For the entries below, the expected answer is the line with "2: (18, 254, 0.84)", the line with "15: (125, 294, 0.23)", and every line between them, exactly as written, and nothing more.

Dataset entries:
^^^^^^^^

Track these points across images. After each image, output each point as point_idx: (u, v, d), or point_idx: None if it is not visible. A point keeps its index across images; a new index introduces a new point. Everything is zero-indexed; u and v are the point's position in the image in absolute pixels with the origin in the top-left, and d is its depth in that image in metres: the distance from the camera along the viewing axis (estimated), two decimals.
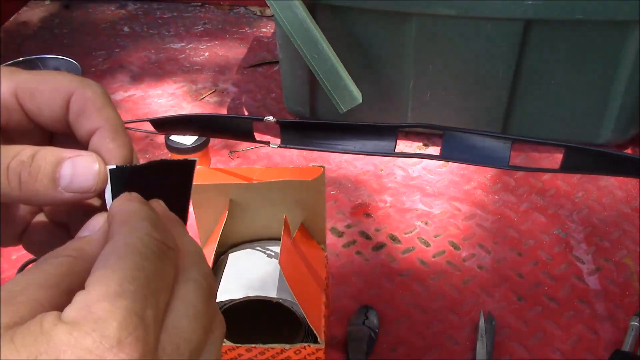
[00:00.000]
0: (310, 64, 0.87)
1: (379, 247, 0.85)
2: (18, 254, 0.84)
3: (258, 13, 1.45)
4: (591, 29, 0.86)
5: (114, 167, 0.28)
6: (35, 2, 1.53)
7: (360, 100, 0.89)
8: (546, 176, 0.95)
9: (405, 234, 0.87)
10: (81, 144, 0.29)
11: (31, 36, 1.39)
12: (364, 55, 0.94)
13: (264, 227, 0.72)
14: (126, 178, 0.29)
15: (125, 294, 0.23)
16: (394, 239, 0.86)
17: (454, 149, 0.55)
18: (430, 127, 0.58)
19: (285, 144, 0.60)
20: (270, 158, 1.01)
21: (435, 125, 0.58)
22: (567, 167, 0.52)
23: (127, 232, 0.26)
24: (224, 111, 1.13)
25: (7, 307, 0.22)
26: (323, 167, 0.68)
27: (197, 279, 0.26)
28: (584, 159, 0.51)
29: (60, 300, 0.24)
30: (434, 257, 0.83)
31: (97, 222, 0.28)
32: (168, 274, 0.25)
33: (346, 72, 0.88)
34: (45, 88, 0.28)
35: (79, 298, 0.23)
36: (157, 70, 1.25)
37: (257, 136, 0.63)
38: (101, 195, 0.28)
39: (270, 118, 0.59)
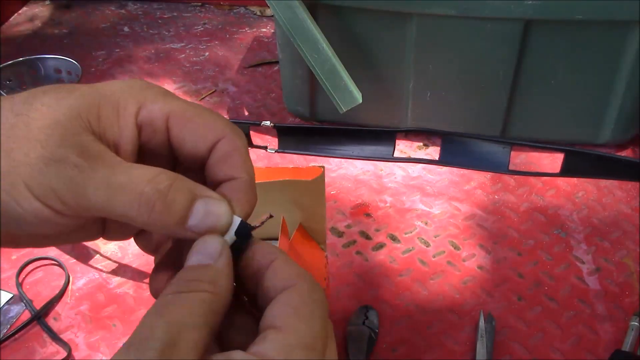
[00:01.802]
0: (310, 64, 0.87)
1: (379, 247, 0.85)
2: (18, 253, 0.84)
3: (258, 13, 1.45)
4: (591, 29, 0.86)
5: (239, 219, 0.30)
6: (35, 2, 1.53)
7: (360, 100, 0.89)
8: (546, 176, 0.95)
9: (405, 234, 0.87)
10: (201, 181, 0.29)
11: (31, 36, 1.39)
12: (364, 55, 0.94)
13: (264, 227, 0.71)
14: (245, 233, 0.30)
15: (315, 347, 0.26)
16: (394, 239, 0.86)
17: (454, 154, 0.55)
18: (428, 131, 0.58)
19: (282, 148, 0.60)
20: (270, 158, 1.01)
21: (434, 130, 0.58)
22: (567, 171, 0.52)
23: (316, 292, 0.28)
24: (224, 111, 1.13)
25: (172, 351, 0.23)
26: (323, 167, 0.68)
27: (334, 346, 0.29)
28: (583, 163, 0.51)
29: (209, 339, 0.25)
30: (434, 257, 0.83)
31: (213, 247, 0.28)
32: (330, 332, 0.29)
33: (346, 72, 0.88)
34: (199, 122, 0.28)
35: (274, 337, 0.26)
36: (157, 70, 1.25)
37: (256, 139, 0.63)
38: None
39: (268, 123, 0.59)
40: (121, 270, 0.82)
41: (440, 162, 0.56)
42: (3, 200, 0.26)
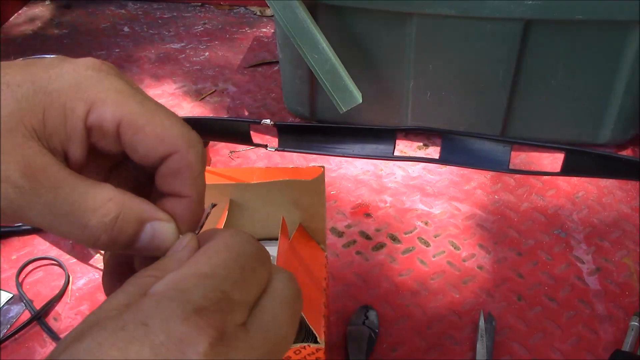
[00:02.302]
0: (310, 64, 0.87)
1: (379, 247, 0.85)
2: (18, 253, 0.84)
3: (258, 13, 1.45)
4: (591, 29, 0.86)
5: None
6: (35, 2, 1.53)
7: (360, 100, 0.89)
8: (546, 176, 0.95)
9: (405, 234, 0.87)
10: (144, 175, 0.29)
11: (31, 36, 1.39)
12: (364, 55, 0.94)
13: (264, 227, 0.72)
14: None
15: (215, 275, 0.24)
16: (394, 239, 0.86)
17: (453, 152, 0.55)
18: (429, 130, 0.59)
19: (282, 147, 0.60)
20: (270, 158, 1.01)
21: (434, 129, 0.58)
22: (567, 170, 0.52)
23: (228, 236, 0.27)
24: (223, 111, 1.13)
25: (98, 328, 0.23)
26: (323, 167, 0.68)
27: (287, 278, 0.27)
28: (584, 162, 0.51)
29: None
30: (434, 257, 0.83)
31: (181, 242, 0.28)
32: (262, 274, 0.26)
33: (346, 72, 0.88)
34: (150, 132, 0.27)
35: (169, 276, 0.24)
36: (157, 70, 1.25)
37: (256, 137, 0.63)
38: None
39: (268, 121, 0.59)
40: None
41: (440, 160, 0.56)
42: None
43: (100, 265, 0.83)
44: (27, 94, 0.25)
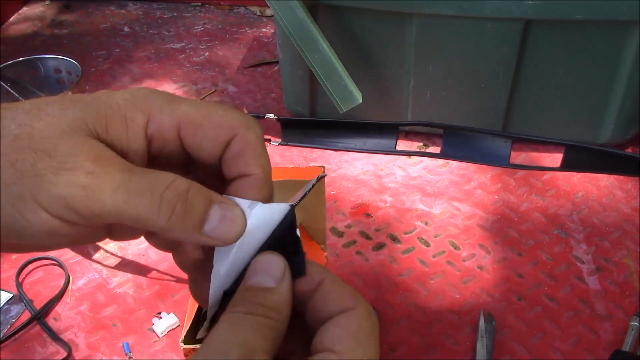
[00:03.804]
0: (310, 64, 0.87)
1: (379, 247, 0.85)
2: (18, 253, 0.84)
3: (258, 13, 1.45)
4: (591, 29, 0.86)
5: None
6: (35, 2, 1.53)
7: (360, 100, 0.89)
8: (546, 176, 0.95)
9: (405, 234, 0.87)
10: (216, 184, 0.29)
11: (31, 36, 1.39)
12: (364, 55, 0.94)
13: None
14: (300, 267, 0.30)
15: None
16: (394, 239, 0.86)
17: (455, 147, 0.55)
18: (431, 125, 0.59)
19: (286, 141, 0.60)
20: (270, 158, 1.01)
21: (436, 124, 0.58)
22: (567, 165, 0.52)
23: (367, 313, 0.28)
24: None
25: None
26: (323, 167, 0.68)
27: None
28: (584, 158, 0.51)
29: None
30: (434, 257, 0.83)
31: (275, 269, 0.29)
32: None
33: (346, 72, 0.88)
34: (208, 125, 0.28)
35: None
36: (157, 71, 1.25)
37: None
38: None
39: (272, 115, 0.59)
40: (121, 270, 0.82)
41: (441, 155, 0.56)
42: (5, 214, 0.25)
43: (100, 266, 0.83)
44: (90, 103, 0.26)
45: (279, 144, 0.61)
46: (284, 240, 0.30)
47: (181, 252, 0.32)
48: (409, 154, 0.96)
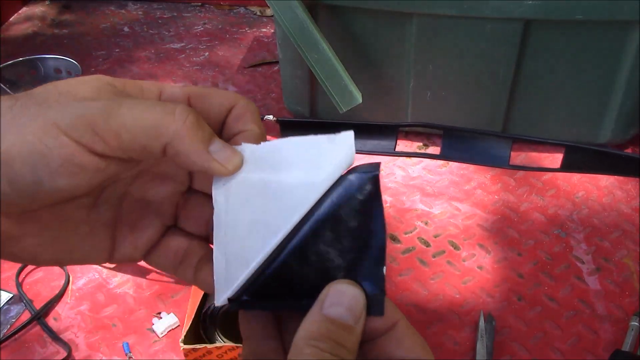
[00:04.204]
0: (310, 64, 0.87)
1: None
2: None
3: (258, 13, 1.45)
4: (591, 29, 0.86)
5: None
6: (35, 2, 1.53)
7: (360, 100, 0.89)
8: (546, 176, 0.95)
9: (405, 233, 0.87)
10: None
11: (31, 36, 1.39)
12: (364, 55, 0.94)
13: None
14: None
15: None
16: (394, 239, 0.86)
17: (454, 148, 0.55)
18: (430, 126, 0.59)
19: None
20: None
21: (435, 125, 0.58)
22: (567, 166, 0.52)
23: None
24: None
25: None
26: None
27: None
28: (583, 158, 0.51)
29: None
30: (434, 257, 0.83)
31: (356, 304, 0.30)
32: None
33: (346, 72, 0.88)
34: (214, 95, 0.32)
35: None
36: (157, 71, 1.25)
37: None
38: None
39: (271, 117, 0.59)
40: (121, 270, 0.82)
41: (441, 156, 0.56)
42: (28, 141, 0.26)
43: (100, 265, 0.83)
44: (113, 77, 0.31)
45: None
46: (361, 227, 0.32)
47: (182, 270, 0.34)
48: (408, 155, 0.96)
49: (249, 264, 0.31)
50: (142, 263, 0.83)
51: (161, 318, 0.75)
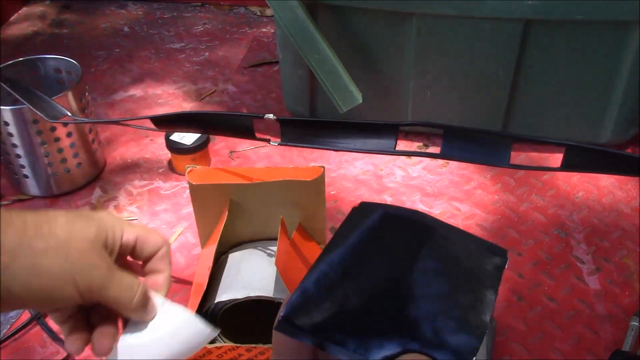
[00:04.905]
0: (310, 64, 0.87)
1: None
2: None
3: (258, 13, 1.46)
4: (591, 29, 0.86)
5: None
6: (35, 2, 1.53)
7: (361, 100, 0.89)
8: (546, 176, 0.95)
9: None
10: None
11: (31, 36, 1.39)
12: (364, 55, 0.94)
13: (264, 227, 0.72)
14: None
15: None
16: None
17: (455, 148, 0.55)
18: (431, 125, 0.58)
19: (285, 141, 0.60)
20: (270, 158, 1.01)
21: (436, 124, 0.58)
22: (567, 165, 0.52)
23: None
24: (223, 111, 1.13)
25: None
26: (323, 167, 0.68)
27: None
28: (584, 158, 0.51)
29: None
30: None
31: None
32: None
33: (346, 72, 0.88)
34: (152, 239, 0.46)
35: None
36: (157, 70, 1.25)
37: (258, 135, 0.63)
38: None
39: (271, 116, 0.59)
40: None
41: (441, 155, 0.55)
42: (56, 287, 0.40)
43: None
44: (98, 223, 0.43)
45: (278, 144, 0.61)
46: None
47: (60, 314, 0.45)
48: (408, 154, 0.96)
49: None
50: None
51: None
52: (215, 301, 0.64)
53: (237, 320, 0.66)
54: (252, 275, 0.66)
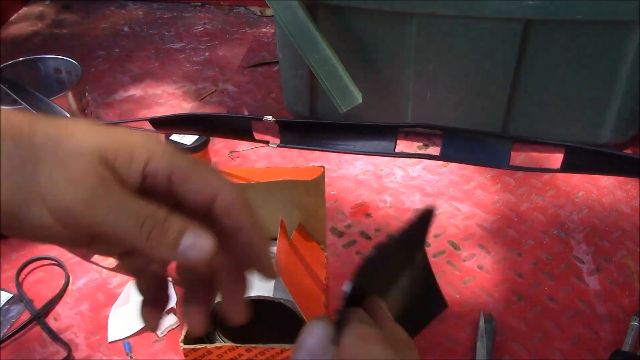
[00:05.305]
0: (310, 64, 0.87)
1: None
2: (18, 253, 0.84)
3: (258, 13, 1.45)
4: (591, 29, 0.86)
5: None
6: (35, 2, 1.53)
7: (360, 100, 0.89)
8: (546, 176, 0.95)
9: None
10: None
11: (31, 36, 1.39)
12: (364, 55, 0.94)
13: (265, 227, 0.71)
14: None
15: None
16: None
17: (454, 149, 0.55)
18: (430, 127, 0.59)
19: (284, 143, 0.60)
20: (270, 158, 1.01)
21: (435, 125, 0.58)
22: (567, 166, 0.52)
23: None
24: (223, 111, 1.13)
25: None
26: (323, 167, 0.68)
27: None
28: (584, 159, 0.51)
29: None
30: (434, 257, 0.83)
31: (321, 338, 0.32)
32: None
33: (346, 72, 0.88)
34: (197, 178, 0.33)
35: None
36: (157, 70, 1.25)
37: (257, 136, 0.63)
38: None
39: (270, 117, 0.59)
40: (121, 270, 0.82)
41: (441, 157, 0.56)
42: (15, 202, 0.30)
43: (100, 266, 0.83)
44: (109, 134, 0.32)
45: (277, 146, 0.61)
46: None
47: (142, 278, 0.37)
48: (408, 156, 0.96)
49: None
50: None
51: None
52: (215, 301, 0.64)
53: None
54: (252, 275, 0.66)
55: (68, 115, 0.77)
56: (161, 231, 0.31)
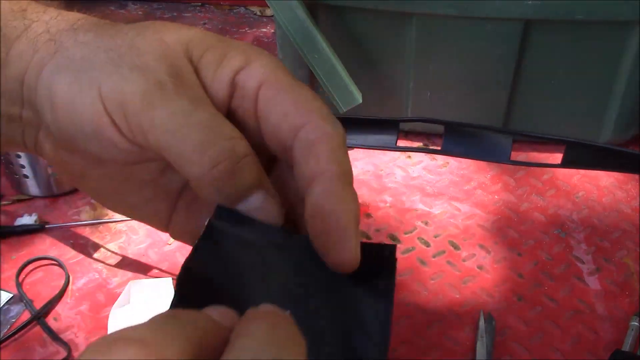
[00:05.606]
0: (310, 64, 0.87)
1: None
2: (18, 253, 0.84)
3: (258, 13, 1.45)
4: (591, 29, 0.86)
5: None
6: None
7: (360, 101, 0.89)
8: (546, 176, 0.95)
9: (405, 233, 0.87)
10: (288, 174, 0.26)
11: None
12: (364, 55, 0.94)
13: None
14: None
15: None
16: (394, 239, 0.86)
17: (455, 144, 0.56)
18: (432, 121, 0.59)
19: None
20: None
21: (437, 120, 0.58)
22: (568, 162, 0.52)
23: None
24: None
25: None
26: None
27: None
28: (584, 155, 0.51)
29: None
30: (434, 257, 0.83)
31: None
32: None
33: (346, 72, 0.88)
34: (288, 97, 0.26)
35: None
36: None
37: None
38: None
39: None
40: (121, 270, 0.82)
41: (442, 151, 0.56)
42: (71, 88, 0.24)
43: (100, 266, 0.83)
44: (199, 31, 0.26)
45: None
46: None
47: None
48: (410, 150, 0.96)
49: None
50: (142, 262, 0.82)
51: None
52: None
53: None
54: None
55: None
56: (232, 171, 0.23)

^^^^^^^^

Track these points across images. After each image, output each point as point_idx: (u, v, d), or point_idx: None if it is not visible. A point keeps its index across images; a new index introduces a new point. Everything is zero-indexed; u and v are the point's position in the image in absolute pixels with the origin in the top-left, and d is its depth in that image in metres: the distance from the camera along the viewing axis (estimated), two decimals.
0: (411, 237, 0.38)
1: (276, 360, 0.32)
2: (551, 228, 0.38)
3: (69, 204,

^^^^^^^^

Response area:
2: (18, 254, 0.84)
3: (258, 13, 1.45)
4: (591, 29, 0.86)
5: (114, 167, 0.28)
6: (35, 2, 1.53)
7: (360, 100, 0.89)
8: (546, 176, 0.95)
9: (405, 234, 0.87)
10: (81, 144, 0.29)
11: (31, 36, 1.39)
12: (364, 55, 0.94)
13: (264, 227, 0.72)
14: (126, 178, 0.29)
15: (125, 294, 0.23)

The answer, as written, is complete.